→ Exercise requirements:
In the entries below, begin at the line with "JD(NY)–04–14" and stop after the line with "As there is"; output those lines exactly and omit the pictures.

→ Data shown:
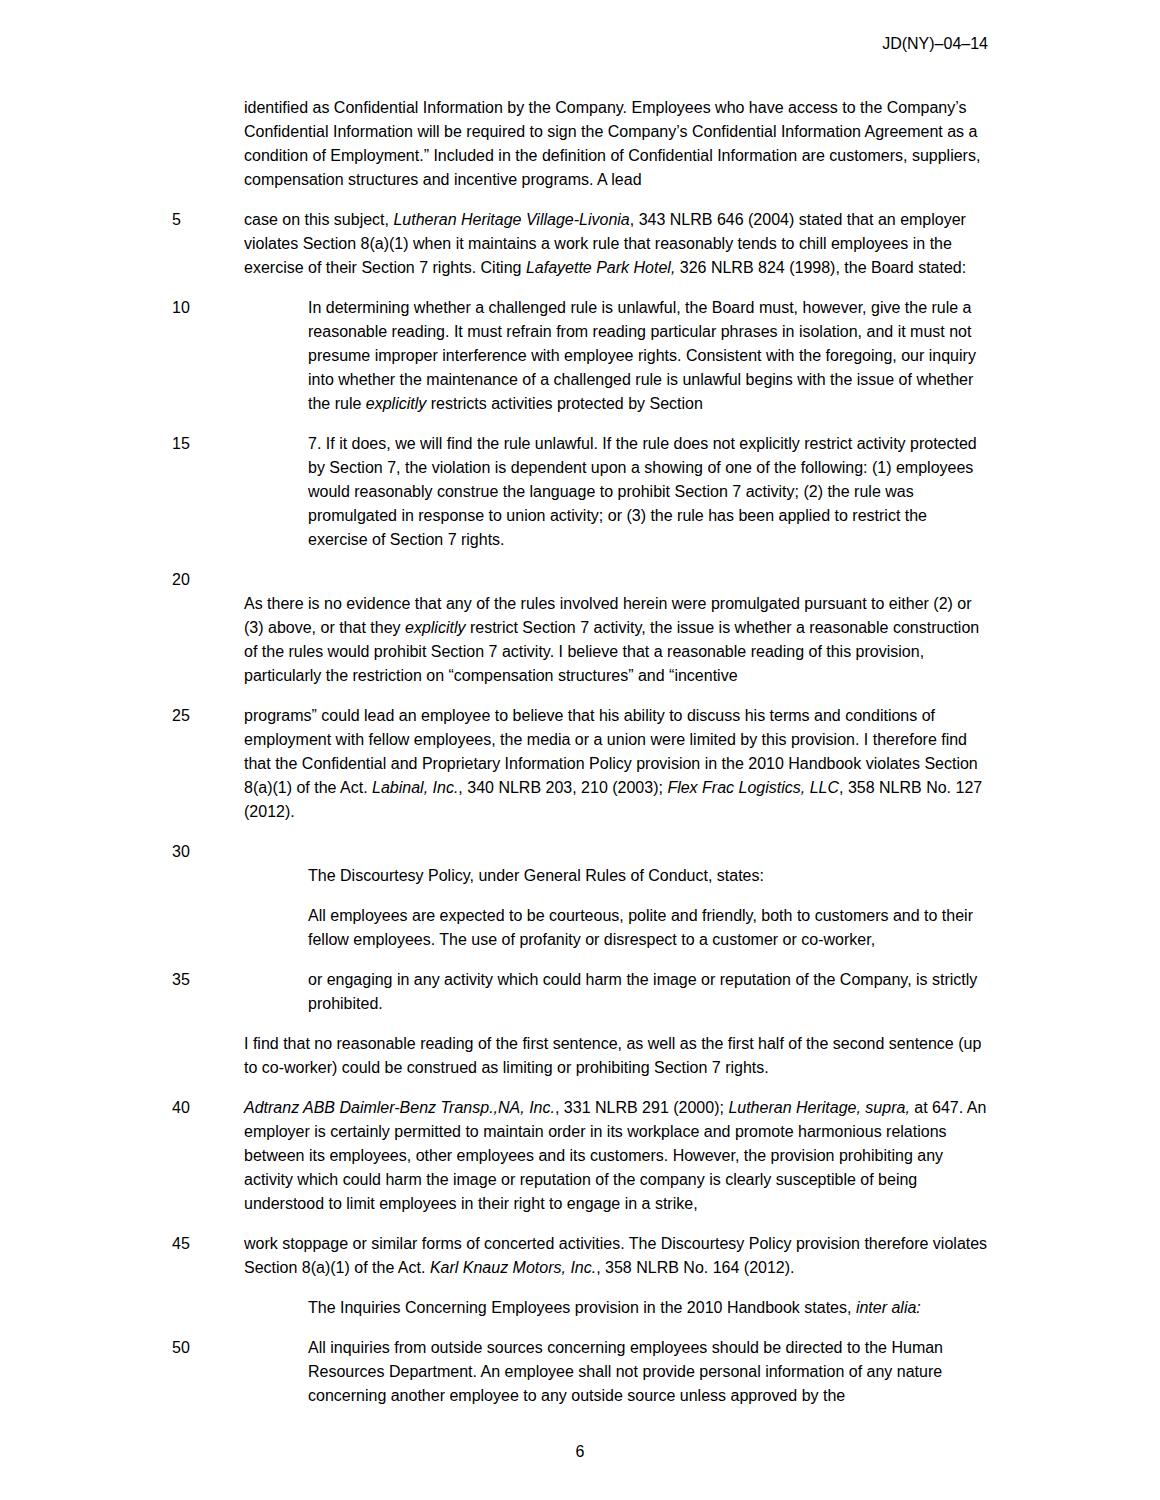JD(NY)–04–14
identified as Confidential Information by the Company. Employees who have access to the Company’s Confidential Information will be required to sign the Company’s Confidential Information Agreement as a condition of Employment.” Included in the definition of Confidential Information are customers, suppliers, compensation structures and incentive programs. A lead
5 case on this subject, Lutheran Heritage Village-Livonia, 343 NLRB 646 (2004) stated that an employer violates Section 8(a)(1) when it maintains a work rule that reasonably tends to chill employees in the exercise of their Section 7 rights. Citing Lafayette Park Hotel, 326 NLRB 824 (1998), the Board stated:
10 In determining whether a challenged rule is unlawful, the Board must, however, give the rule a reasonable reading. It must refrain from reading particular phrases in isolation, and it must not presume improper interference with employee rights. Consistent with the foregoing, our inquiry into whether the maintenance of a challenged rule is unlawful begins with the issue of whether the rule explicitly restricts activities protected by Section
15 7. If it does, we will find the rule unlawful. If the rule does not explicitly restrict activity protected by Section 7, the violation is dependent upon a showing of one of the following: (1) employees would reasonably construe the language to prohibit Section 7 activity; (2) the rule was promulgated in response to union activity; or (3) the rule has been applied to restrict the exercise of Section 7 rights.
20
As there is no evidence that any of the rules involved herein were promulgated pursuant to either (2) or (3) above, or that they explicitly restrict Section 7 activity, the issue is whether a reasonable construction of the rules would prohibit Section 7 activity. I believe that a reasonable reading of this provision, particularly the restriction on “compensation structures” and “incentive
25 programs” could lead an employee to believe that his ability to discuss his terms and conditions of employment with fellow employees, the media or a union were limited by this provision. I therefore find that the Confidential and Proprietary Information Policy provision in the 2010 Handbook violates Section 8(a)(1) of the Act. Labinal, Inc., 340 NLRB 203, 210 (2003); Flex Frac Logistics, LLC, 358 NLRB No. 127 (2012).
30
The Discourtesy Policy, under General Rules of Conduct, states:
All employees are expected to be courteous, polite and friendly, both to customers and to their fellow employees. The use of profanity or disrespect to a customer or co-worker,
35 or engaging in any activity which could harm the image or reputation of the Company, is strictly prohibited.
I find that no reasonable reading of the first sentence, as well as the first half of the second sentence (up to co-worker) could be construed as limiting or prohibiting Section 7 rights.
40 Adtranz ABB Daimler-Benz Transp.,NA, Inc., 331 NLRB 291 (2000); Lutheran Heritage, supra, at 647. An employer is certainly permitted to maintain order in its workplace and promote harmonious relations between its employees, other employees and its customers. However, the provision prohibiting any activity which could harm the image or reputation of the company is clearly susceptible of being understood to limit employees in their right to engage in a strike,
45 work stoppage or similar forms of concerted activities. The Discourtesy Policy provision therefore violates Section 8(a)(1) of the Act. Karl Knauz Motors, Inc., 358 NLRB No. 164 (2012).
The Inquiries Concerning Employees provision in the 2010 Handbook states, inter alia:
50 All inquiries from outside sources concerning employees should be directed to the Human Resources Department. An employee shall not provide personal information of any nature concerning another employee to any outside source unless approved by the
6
* * *
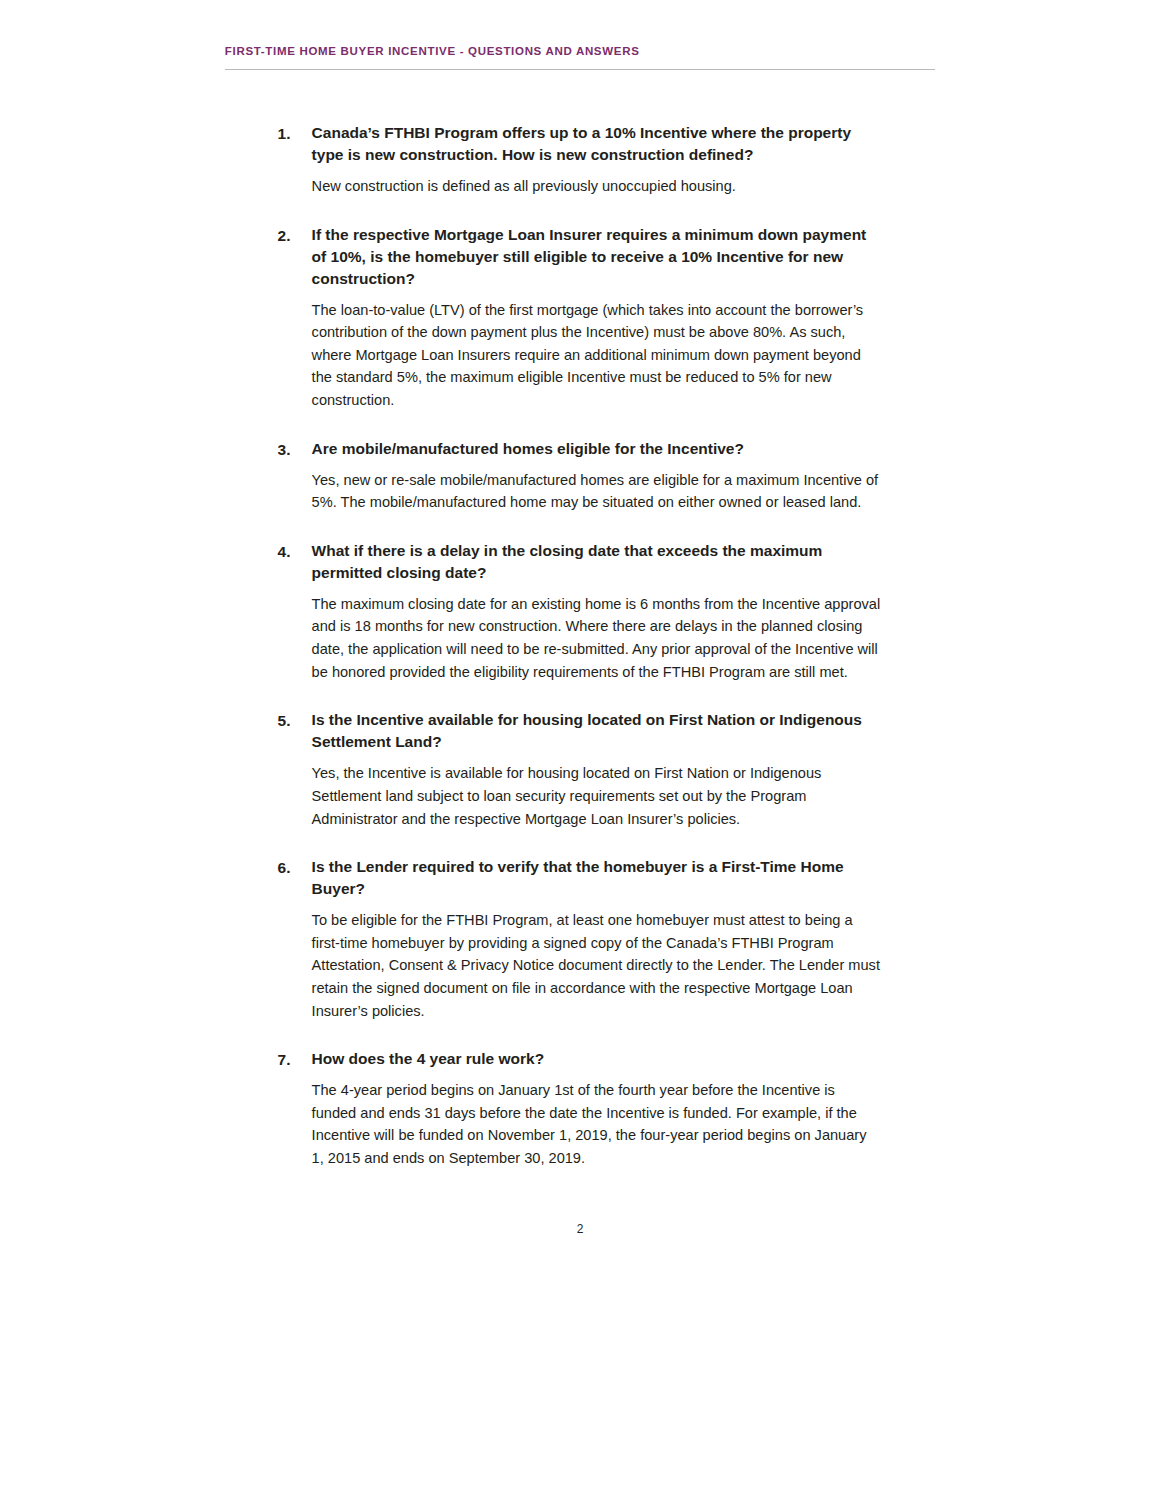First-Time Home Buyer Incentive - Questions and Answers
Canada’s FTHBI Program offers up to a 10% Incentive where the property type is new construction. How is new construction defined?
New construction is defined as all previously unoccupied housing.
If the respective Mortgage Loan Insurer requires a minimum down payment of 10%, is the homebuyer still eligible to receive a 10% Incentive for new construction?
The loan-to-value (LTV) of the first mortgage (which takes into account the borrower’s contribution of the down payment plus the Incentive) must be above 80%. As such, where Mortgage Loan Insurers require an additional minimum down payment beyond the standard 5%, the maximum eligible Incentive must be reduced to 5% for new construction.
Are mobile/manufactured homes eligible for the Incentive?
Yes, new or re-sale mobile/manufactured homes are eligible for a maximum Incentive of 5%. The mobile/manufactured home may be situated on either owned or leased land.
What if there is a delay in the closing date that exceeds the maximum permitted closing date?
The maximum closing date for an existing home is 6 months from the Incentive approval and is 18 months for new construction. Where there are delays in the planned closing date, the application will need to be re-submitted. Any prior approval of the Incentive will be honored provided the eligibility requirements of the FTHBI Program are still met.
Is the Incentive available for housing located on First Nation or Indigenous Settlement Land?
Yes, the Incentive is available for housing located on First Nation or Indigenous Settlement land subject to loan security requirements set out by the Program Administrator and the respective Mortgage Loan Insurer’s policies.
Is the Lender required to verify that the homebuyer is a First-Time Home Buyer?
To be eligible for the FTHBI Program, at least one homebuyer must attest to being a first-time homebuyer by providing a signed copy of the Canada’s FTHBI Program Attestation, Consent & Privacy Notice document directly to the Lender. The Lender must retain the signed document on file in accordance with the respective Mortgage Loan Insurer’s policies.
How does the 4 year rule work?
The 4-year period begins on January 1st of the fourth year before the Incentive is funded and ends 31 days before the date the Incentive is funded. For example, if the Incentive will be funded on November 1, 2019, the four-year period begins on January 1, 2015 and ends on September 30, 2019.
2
...
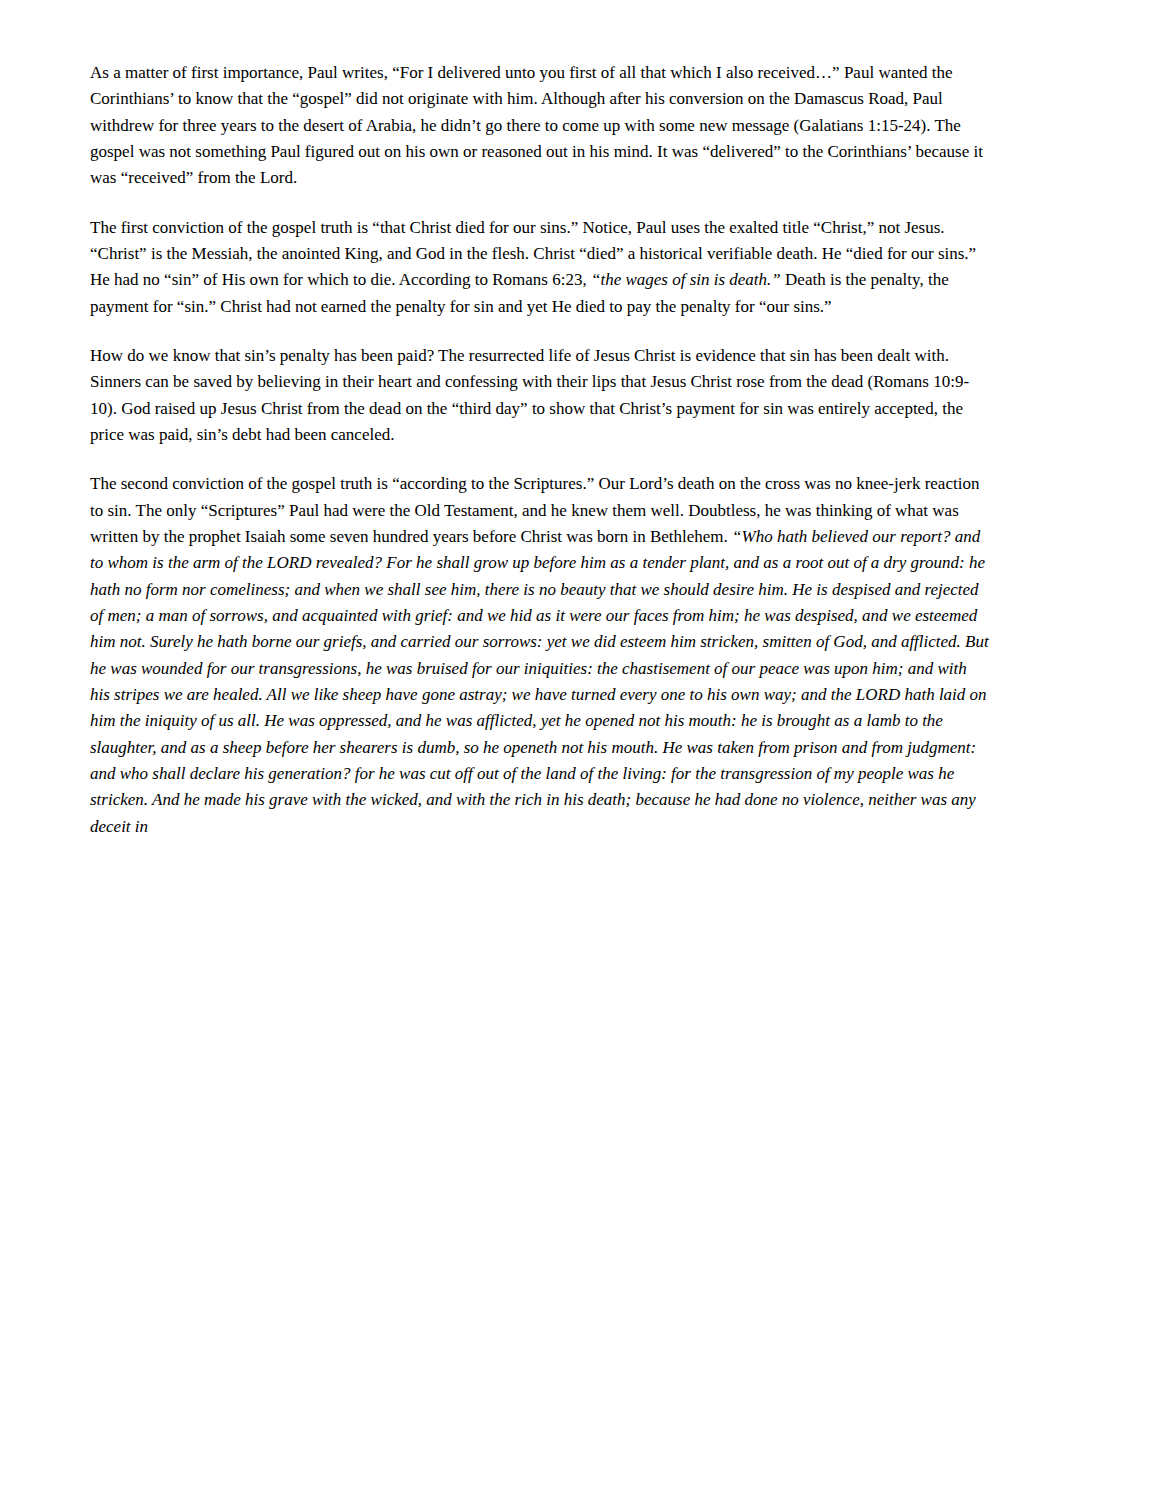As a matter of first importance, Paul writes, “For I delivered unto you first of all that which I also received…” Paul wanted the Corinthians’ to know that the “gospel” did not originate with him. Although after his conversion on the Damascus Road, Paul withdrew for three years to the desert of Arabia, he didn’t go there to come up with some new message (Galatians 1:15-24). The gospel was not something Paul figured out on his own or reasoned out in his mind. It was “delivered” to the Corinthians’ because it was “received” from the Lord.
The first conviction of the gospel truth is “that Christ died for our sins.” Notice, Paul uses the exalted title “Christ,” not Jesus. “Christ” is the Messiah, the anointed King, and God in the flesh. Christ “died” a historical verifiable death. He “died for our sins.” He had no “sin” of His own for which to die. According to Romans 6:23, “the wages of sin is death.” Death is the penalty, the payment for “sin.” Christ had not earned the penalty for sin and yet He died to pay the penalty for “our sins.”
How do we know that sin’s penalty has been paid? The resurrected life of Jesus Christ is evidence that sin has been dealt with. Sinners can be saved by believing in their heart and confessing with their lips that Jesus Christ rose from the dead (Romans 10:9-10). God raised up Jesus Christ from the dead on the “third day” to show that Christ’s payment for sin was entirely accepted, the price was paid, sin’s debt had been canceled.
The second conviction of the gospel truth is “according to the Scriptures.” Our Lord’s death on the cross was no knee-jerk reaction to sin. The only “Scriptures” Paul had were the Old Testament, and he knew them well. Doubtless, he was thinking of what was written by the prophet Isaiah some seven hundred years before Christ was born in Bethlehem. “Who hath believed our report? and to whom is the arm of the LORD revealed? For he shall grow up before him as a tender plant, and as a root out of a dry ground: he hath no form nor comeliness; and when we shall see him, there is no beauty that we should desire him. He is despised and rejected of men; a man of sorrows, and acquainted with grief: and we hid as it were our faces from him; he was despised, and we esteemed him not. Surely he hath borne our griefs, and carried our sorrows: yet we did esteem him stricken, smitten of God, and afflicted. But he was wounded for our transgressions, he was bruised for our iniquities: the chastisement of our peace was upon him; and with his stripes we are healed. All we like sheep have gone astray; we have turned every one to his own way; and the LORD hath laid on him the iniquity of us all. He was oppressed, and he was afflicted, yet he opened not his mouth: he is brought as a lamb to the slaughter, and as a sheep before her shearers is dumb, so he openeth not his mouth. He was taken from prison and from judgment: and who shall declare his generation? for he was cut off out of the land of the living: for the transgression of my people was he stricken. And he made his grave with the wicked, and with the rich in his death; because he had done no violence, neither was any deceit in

→ Output for this task:
JD(NY)–04–14
identified as Confidential Information by the Company. Employees who have access to the Company’s Confidential Information will be required to sign the Company’s Confidential Information Agreement as a condition of Employment.” Included in the definition of Confidential Information are customers, suppliers, compensation structures and incentive programs. A lead
5 case on this subject, Lutheran Heritage Village-Livonia, 343 NLRB 646 (2004) stated that an employer violates Section 8(a)(1) when it maintains a work rule that reasonably tends to chill employees in the exercise of their Section 7 rights. Citing Lafayette Park Hotel, 326 NLRB 824 (1998), the Board stated:
10 In determining whether a challenged rule is unlawful, the Board must, however, give the rule a reasonable reading. It must refrain from reading particular phrases in isolation, and it must not presume improper interference with employee rights. Consistent with the foregoing, our inquiry into whether the maintenance of a challenged rule is unlawful begins with the issue of whether the rule explicitly restricts activities protected by Section
15 7. If it does, we will find the rule unlawful. If the rule does not explicitly restrict activity protected by Section 7, the violation is dependent upon a showing of one of the following: (1) employees would reasonably construe the language to prohibit Section 7 activity; (2) the rule was promulgated in response to union activity; or (3) the rule has been applied to restrict the exercise of Section 7 rights.
20
As there is no evidence that any of the rules involved herein were promulgated pursuant to either (2) or (3) above, or that they explicitly restrict Section 7 activity, the issue is whether a reasonable construction of the rules would prohibit Section 7 activity. I believe that a reasonable reading of this provision, particularly the restriction on “compensation structures” and “incentive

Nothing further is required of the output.